There's so much "junk" in my inbox that was actually important in the moment,
but by the time it's assuredly useless, a new wave of mail would have pushed
it out of sight and mind.

Service notifications (outage report, terms of service updates, watched Github
repos, 2-factor email auth codes, someone "followed" you), delete after a
week.

Newsletters - delete after a month.

Also merging might be useful - Receipts - merge by month after 6 months (email
templates for each retailer are pretty similar, group the items?), maybe
export to google drive / dropbox and clean itself up from my mailbox.

------
ajcarpy2005
The biggest culprit in an overwhelmingly large inbox is often newsletters
which we signed up for but are no longer interested in reading. Unsubscribing
from these can make e-mail a much more manageable and pleasant experience.

------
mrgriscom
In the ten years I've had gmail I've deleted probably... 10 emails total.
Archiving was one of the core innovations back in 2004 that made gmail be
gmail. I don't understand the people who obsess over the criteria by which
they delete vs. archive emails. I also don't understand the people who never
do either, and have 20k emails in their inbox. The product was clearly
designed to be used in a certain way. What compels people to go against the
grain so doggedly?

------
arnorhs
You know, personal emails to and from friends and family is probably the
smallest part of your gmail used space.

Feel free to never decide whether to delete those emails and keep them
forever.

Also, worth noting, is that gmail shares its storage with google drive and
google+ photos. So if you use a bunch of google drive/ g+ photos, you have
less space for email.

see
[https://support.google.com/drive/answer/6558?hl=en](https://support.google.com/drive/answer/6558?hl=en)

------
pervycreeper
The relevant variable is not strictly the volume of communication, rather the
density of important information contained therein. I frequently get annoyed
by the heaps of redundant and useless verbiage that somehow makes its way to
me. The medium of text messages (especially since smartphones have become
ubiquitous) is probably the worst culprit. We need more incentives to make our
communications concise.

------
kornakiewicz
This guy printed printed all facebook's conversation history with her
girlfriend and gave it for her birthday. I don't think such a thing would be
possible with other ways of communication.

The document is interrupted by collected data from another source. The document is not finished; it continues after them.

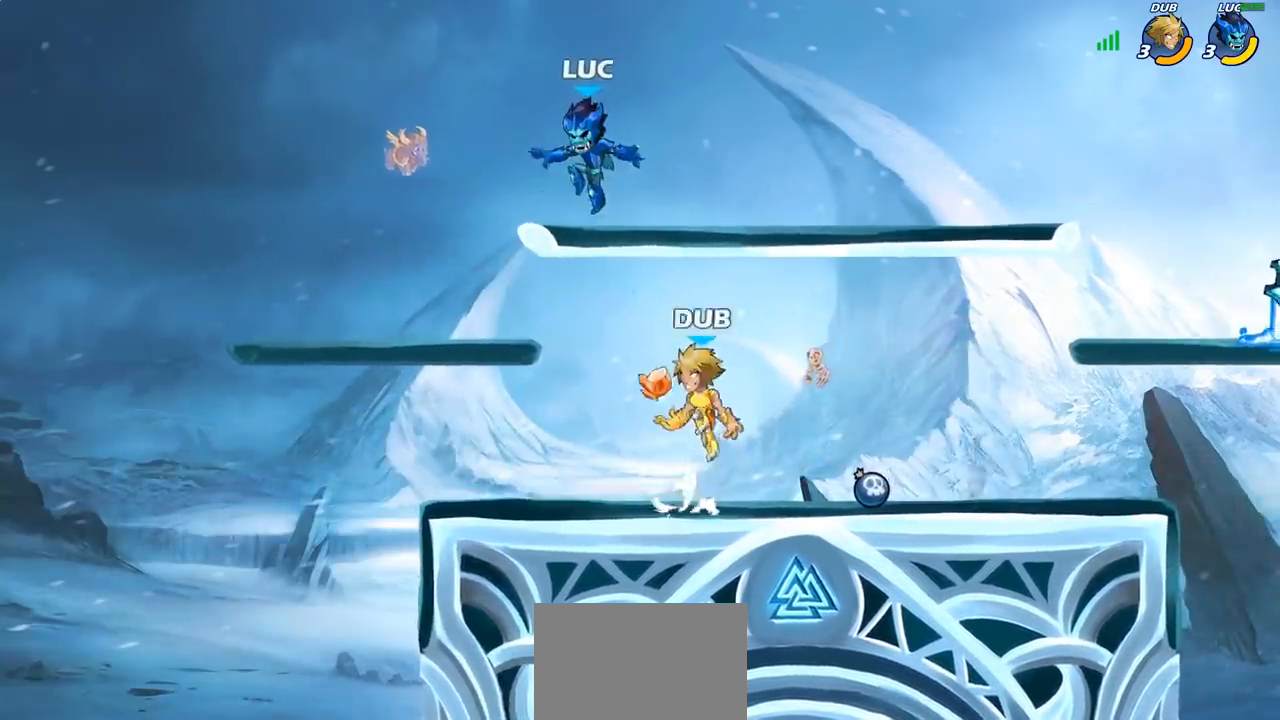
{"dt_ms": 500, "buttons": [], "left_stick": "right", "right_stick": "center", "events": [[33, "left_stick", "down-left"], [133, "R2", "down"], [450, "R2", "up"], [450, "left_stick", "right"]]}
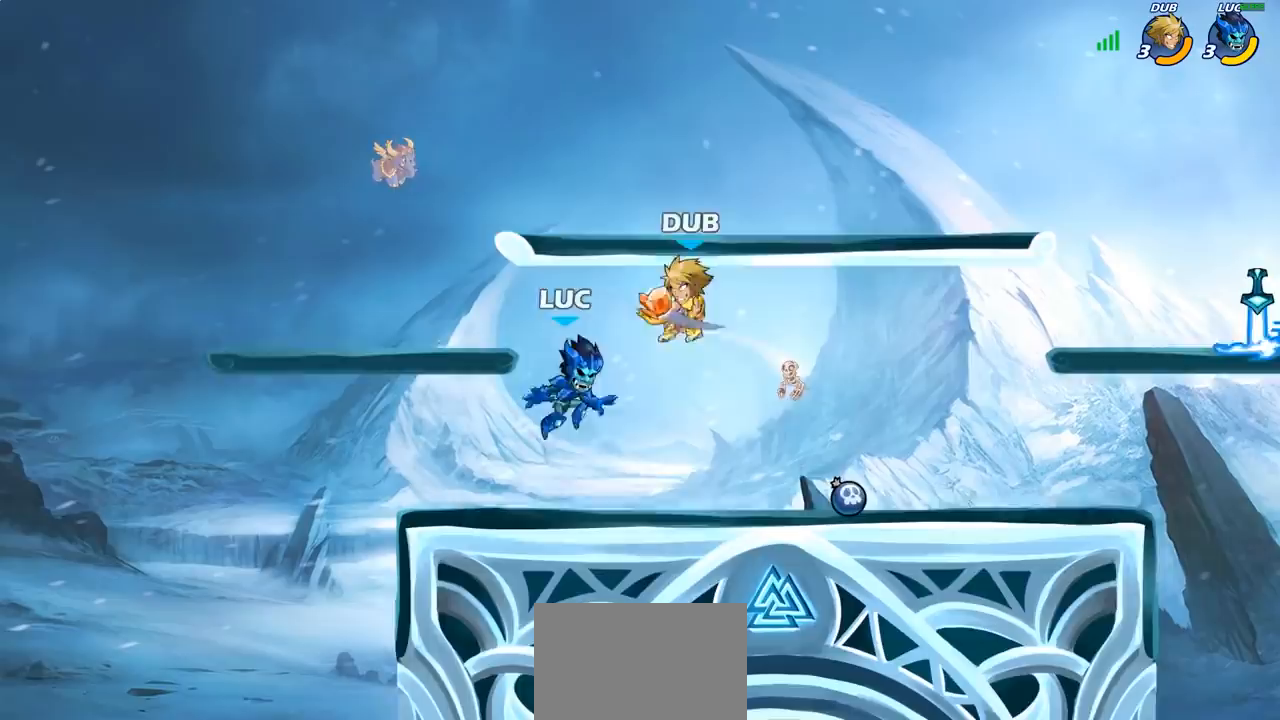
{"dt_ms": 500, "buttons": [], "left_stick": "up-right", "right_stick": "center", "events": [[67, "CIRCLE", "down"], [133, "left_stick", "up-right"], [183, "CIRCLE", "up"]]}
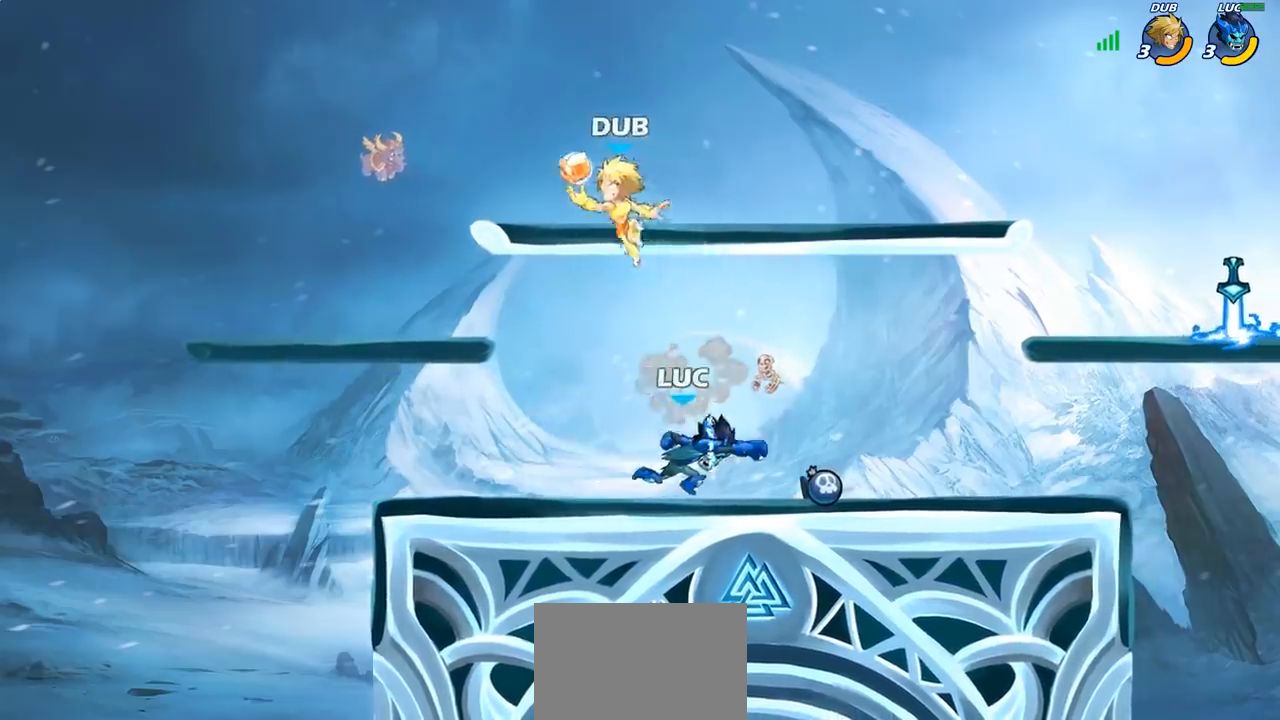
{"dt_ms": 500, "buttons": [], "left_stick": "right", "right_stick": "center", "events": [[117, "left_stick", "center"], [250, "left_stick", "right"], [333, "CROSS", "down"], [450, "CROSS", "up"]]}
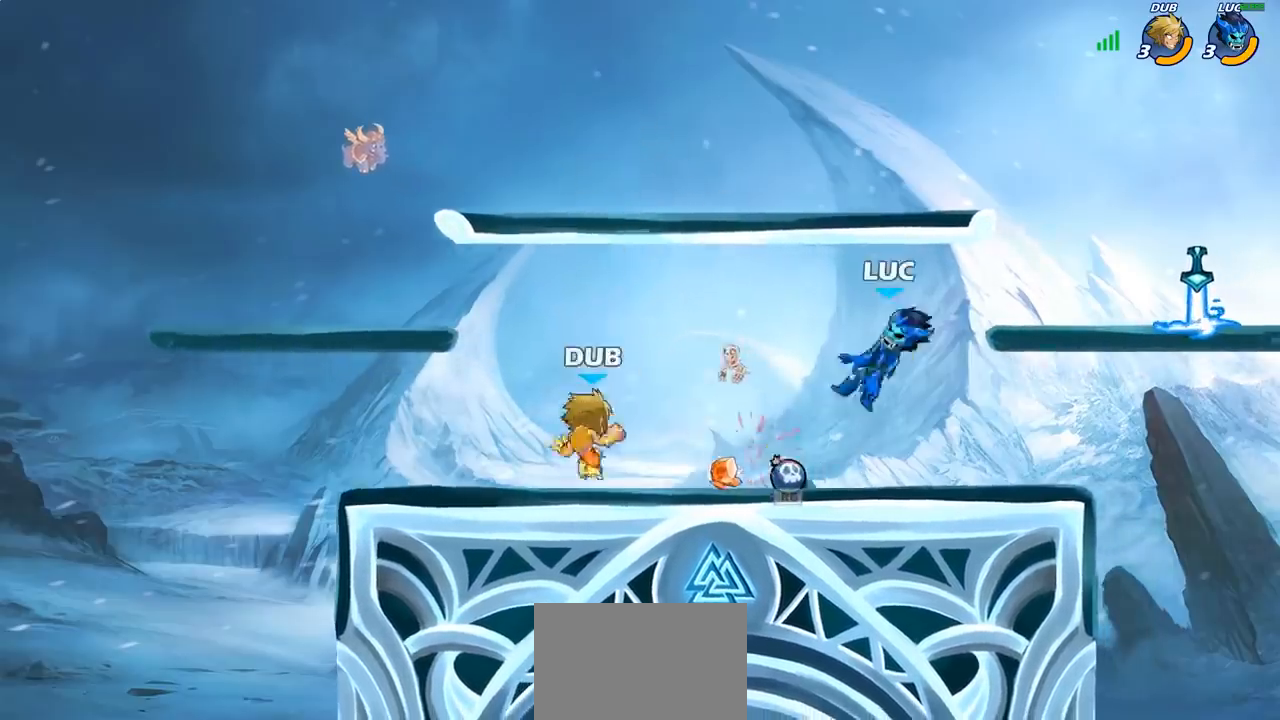
{"dt_ms": 500, "buttons": [], "left_stick": "down-right", "right_stick": "center", "events": [[33, "left_stick", "up-right"], [200, "CROSS", "down"], [300, "CROSS", "up"], [417, "left_stick", "down-right"]]}
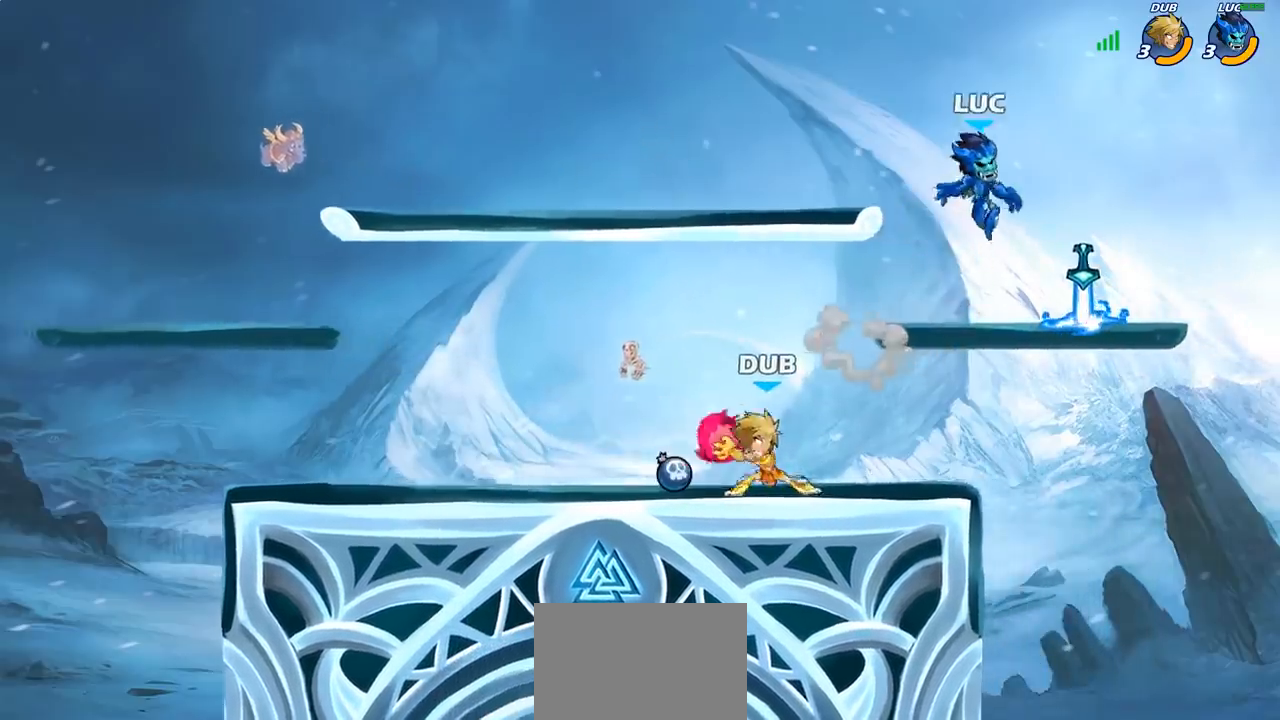
{"dt_ms": 500, "buttons": [], "left_stick": "left", "right_stick": "center", "events": [[50, "left_stick", "down-left"], [350, "left_stick", "left"]]}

His talks about it on TED talk during public proposal (starts about 11:00)

[https://www.youtube.com/watch?v=Bg6tgh7qprw](https://www.youtube.com/watch?v=Bg6tgh7qprw)

------
wazoox
I keep all my email, back to 1997. I only delete (automatically) old mailing
list messages. Why not? From time to time I may dig up some useful information
I forgot.

I even at times run some scripts to get statistics from my email archive; for
instance how many times did I send failed disks to Seagate? Which customer
sends more support requests? etc.

------
code_duck
I'm still miffed that Excite and Netscape deleted mail I had saved from the
earliest days of my internet use. Mail from 2-3 years ago is dull, but after
7-10 it grows historic and nostalgia worthy.

------
frozenport
I have a folder called 'important' that contains sentimental items such as my
college admissions or my first research paper. I dont see why the author
simply doesnt orgonize important stuff!

------
kzrdude
You'll probably tell me it is futile, but I download and archive all my mail
from Gmail using Thunderbird, and make sure my Gmail account only contains the
recent months' worth of email.

------
peter303
People still email me pictures when they should email links.

------
vegabook
12 gig of email is a seriously mismanaged inbox unless you're hoarding
attachments too. I personally have a massive aversion to deleting mail because
I always believe there is that one message that might get me out of the
sh1tter in some edge case NSA/KGB/taxman/exGirlfriend scenario but.... 12
Gig!? That's like 12 copies of the encyclopaedia Britannica. Nobody is that
interesting.

I get 30 mails a day and with minimal every-3-months basic management (10
minutes max each time) I keep it under a gig. This is not that hard. Chucking
stuff out ruthlessly is actually liberating, and the converse is that keeping
all this crud indiscriminately is tantamount to a historic drag on your life.

That said, maybe those new 6-gig spindles have a life after all...